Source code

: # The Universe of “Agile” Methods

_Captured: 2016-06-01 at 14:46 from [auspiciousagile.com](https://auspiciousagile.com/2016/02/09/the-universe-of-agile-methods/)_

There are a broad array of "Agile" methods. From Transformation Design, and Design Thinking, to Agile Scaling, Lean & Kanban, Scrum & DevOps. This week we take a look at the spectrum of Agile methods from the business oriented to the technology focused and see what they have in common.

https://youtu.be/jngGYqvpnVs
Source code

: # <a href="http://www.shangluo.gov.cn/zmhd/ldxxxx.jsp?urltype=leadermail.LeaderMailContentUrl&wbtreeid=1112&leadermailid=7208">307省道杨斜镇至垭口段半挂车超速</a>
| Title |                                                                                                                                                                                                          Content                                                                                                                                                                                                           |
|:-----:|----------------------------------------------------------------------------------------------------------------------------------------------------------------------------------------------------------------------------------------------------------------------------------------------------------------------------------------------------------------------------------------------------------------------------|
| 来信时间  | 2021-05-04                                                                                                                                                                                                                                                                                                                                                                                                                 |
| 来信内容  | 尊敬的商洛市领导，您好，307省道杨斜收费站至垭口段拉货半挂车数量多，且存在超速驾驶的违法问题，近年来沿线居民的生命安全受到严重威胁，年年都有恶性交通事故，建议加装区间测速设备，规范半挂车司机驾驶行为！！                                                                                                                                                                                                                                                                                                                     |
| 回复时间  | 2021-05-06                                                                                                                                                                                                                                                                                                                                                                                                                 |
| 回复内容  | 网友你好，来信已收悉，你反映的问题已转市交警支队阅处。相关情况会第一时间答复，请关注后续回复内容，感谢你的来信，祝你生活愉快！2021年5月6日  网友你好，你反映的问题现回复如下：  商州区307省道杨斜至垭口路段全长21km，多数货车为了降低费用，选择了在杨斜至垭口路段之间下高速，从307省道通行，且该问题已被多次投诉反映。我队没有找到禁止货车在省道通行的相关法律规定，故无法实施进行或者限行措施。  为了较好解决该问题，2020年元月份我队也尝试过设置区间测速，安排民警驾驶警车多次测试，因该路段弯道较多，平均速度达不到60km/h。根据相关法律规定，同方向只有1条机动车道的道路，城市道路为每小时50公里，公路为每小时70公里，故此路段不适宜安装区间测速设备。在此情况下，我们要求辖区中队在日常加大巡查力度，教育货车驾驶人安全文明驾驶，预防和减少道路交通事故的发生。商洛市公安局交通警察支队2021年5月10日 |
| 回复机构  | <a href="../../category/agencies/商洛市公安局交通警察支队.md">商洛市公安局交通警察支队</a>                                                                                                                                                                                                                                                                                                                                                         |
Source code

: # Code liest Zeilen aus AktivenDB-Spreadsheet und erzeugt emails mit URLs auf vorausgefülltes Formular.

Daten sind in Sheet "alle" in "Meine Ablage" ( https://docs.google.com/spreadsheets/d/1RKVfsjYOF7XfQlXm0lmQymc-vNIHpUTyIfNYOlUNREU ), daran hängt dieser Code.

┄┄┄┄┄┄┄┄┄┄┄┄┄┄┄┄┄┄┄┄

• _Work order_: Count how many lines in the items above contain the string "https", with case counting. Reply with the number only.

• _Answer for this exercise_: 3